- Task brief
Copy the data that follows exactly, and include none of its images.

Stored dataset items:
>>>>>

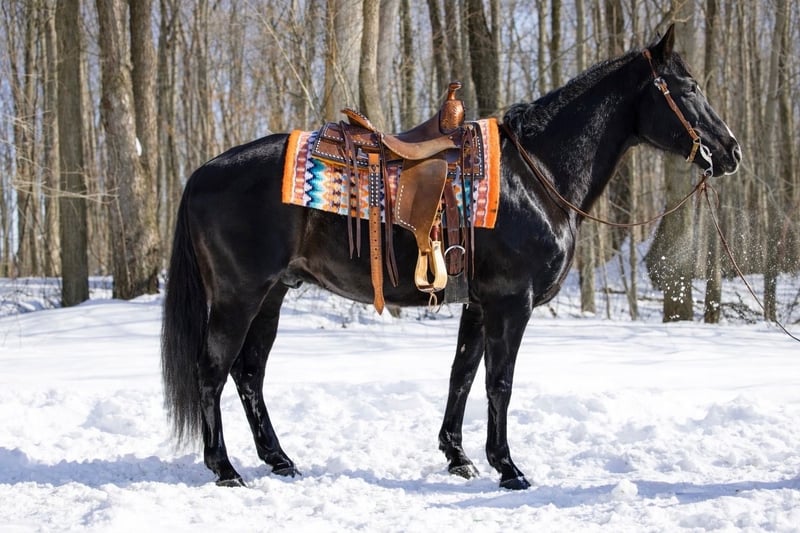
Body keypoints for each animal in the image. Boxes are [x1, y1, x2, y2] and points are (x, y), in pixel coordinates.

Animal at [161, 25, 741, 490]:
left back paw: (279, 460)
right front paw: (508, 468)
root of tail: (201, 173)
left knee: (249, 375)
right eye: (689, 88)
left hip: (273, 295)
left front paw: (458, 457)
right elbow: (499, 383)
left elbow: (461, 375)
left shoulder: (479, 304)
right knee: (213, 372)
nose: (732, 151)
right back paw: (225, 469)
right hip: (239, 296)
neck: (536, 174)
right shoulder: (511, 302)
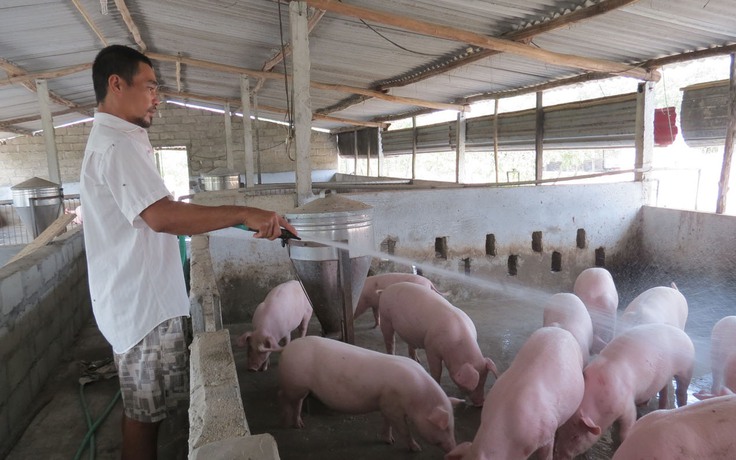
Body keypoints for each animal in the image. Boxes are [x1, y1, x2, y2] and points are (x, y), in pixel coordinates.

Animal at [278, 334, 458, 452]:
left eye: (452, 425)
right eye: (445, 427)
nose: (453, 448)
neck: (417, 399)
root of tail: (288, 348)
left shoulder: (386, 404)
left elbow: (387, 422)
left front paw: (389, 441)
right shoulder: (393, 407)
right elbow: (404, 430)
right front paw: (417, 448)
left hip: (301, 387)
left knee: (298, 401)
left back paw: (299, 424)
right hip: (293, 383)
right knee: (284, 397)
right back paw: (286, 423)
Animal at [556, 324, 692, 460]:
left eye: (576, 437)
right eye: (559, 431)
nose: (559, 457)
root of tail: (682, 333)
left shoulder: (627, 404)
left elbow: (627, 425)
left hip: (686, 370)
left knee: (681, 391)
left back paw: (682, 404)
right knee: (664, 388)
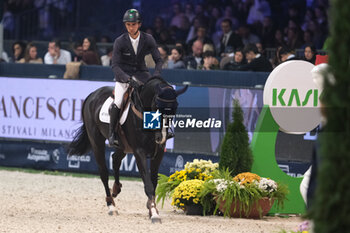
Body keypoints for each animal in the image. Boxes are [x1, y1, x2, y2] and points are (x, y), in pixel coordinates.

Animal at [67, 76, 187, 222]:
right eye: (157, 107)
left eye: (175, 108)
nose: (161, 137)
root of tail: (92, 94)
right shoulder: (139, 152)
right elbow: (148, 184)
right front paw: (154, 213)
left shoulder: (158, 153)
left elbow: (153, 182)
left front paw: (151, 207)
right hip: (97, 142)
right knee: (104, 172)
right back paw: (111, 206)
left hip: (124, 146)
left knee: (115, 159)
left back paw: (116, 189)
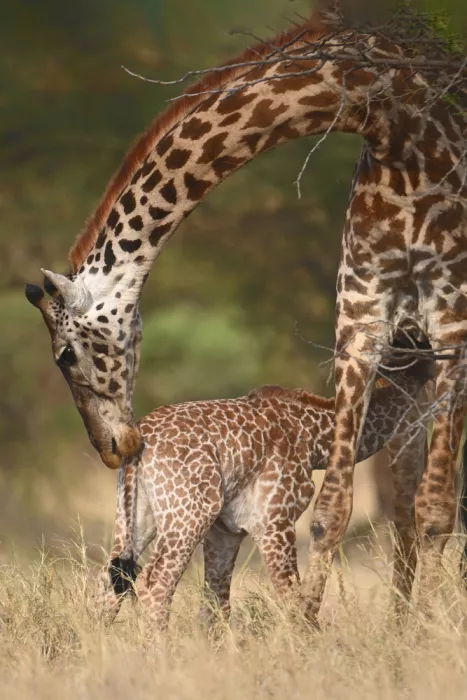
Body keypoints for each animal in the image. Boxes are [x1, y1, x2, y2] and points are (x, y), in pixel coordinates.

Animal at [98, 352, 433, 633]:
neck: (315, 439)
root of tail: (139, 442)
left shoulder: (226, 530)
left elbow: (216, 602)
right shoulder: (274, 521)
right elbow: (290, 596)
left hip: (137, 518)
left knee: (112, 577)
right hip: (189, 515)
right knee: (154, 581)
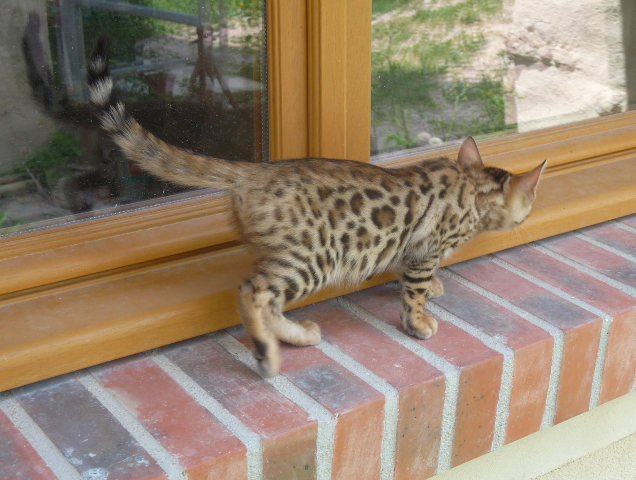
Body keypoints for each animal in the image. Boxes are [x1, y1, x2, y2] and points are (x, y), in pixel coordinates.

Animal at [86, 35, 546, 377]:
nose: (530, 212)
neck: (472, 187)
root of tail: (255, 171)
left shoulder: (411, 249)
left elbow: (410, 274)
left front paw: (432, 288)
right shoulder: (426, 248)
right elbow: (414, 289)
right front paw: (420, 319)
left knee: (268, 299)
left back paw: (296, 336)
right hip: (315, 256)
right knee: (253, 293)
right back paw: (267, 357)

<<<<<

- Answer to the exercise
Body keypoints for each animal in the image. Boxes are [x1, y1, x2, y2] and points are (x, y), in pixel coordinates.

Animal at [161, 25, 741, 490]:
left back paw: (279, 460)
right front paw: (508, 468)
root of tail: (201, 173)
left knee: (249, 375)
right eye: (689, 88)
left hip: (273, 295)
left front paw: (458, 457)
right elbow: (499, 383)
left elbow: (461, 375)
left shoulder: (479, 304)
right knee: (213, 372)
nose: (732, 151)
right back paw: (225, 469)
right hip: (239, 296)
neck: (536, 174)
right shoulder: (511, 302)
Body keypoints for each animal in the image. Boxes are [x1, y1, x2, y2] and points are (x, y), in pixel coordinates.

Animal at [278, 334, 458, 452]:
left eye: (452, 425)
right eye: (445, 427)
nose: (453, 448)
neck: (417, 399)
root of tail: (288, 348)
left shoulder: (386, 404)
left elbow: (387, 422)
left front paw: (389, 441)
right shoulder: (393, 407)
right elbow: (404, 430)
right front paw: (417, 448)
left hip: (301, 387)
left knee: (298, 401)
left back paw: (299, 424)
right hip: (293, 383)
right knee: (284, 397)
right back paw: (286, 423)
Animal at [556, 324, 692, 460]:
left eye: (576, 437)
right eye: (559, 431)
nose: (559, 457)
root of tail: (682, 333)
left shoulder: (627, 404)
left elbow: (627, 425)
left hip: (686, 370)
left knee: (681, 391)
left back paw: (682, 404)
right knee: (664, 388)
Body keypoints for each animal in the image. Boxes are [x1, y1, x2, y2] and points are (x, y), in pixel coordinates.

Animal at [67, 76, 187, 222]:
right eye: (157, 107)
left eye: (175, 108)
nose: (161, 137)
root of tail: (92, 94)
right shoulder: (139, 152)
right elbow: (148, 184)
right front paw: (154, 213)
left shoulder: (158, 153)
left elbow: (153, 182)
left front paw: (151, 207)
right hip: (97, 142)
right knee: (104, 172)
right back paw: (111, 206)
left hip: (124, 146)
left knee: (115, 159)
left back paw: (116, 189)
Body keypoints for each animal in the image. Boxes are [x1, y1, x2, y2] and points are (x, y), in pixel coordinates.

Animal at [98, 352, 433, 633]:
neck: (315, 439)
root of tail: (139, 442)
left shoulder: (226, 530)
left elbow: (216, 602)
right shoulder: (274, 521)
right elbow: (290, 596)
left hip: (137, 518)
left knee: (112, 577)
right hip: (189, 515)
right knee: (154, 581)
Body keypoints for each animal in the image. Boxes are [x1, y1, x2, y2] and points are (x, y), in pixel coordinates.

Animal at [86, 35, 546, 377]:
nose: (530, 212)
neck: (472, 187)
root of tail: (255, 171)
left shoulder: (411, 249)
left elbow: (410, 274)
left front paw: (432, 288)
right shoulder: (426, 248)
right elbow: (414, 289)
right front paw: (420, 319)
left knee: (268, 299)
left back paw: (296, 336)
right hip: (315, 256)
right knee: (253, 293)
right back paw: (267, 357)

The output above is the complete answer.